Where a line in the listing below contains the word "Moncalieri", copy that line.

##### Extracted material

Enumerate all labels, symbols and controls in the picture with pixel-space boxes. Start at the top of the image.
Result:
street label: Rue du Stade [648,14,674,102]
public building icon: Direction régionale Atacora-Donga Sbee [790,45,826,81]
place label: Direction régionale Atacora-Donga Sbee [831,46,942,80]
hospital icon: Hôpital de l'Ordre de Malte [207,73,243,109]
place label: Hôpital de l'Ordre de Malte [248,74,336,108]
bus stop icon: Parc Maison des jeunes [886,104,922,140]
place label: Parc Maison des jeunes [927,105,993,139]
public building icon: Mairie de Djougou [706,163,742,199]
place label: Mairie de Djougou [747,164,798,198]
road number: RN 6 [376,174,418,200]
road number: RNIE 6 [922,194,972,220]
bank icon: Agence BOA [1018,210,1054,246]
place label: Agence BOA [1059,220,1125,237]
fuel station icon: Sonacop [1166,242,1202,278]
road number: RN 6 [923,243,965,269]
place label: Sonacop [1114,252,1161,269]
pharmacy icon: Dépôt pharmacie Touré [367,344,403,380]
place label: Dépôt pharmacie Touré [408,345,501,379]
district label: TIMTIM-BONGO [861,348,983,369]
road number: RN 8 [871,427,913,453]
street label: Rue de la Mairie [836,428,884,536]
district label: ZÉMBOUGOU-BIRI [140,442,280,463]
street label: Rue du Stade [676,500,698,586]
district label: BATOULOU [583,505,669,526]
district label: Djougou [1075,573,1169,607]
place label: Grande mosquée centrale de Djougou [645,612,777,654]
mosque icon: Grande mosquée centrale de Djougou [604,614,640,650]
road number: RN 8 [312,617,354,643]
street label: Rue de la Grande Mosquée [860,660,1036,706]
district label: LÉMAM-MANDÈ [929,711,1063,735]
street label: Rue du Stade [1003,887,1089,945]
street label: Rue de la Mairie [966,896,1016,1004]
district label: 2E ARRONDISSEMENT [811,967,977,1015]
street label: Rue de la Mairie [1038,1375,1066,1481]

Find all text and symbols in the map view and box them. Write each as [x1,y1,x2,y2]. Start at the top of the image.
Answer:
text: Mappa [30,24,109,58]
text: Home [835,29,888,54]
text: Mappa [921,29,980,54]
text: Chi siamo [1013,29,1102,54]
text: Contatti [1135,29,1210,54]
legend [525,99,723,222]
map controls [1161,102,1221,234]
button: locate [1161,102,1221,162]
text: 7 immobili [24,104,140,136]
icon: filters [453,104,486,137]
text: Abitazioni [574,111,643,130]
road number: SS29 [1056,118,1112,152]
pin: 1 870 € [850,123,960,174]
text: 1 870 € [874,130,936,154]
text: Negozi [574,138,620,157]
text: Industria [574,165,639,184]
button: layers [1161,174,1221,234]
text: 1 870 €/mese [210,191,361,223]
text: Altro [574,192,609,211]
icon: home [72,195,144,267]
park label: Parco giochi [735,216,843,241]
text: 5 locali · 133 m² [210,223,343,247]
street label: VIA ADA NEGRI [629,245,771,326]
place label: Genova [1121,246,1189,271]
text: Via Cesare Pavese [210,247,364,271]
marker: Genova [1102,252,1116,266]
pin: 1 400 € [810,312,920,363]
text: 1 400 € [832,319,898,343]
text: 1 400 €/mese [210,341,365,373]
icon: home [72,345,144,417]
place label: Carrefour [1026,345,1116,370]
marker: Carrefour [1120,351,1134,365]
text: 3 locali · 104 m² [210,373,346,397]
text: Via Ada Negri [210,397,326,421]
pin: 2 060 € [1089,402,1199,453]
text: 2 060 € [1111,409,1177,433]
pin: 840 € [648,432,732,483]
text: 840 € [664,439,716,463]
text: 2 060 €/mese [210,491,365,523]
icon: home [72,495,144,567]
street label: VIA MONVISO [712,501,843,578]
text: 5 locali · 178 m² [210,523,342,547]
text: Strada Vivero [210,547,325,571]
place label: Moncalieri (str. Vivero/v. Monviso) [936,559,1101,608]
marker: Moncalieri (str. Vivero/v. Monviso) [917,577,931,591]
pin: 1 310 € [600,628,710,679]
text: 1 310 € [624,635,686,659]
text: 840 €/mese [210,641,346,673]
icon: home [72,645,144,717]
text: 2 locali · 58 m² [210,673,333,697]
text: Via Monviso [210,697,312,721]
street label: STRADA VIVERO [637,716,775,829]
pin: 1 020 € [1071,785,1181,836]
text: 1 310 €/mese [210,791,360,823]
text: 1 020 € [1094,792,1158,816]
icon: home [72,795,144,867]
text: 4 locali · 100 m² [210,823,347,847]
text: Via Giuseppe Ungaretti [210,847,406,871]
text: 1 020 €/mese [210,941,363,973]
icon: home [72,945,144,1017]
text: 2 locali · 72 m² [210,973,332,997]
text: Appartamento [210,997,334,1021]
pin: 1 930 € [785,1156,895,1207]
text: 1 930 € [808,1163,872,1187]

##########

Task output:
place label: Moncalieri (str. Vivero/v. Monviso) [936,559,1101,608]
marker: Moncalieri (str. Vivero/v. Monviso) [917,577,931,591]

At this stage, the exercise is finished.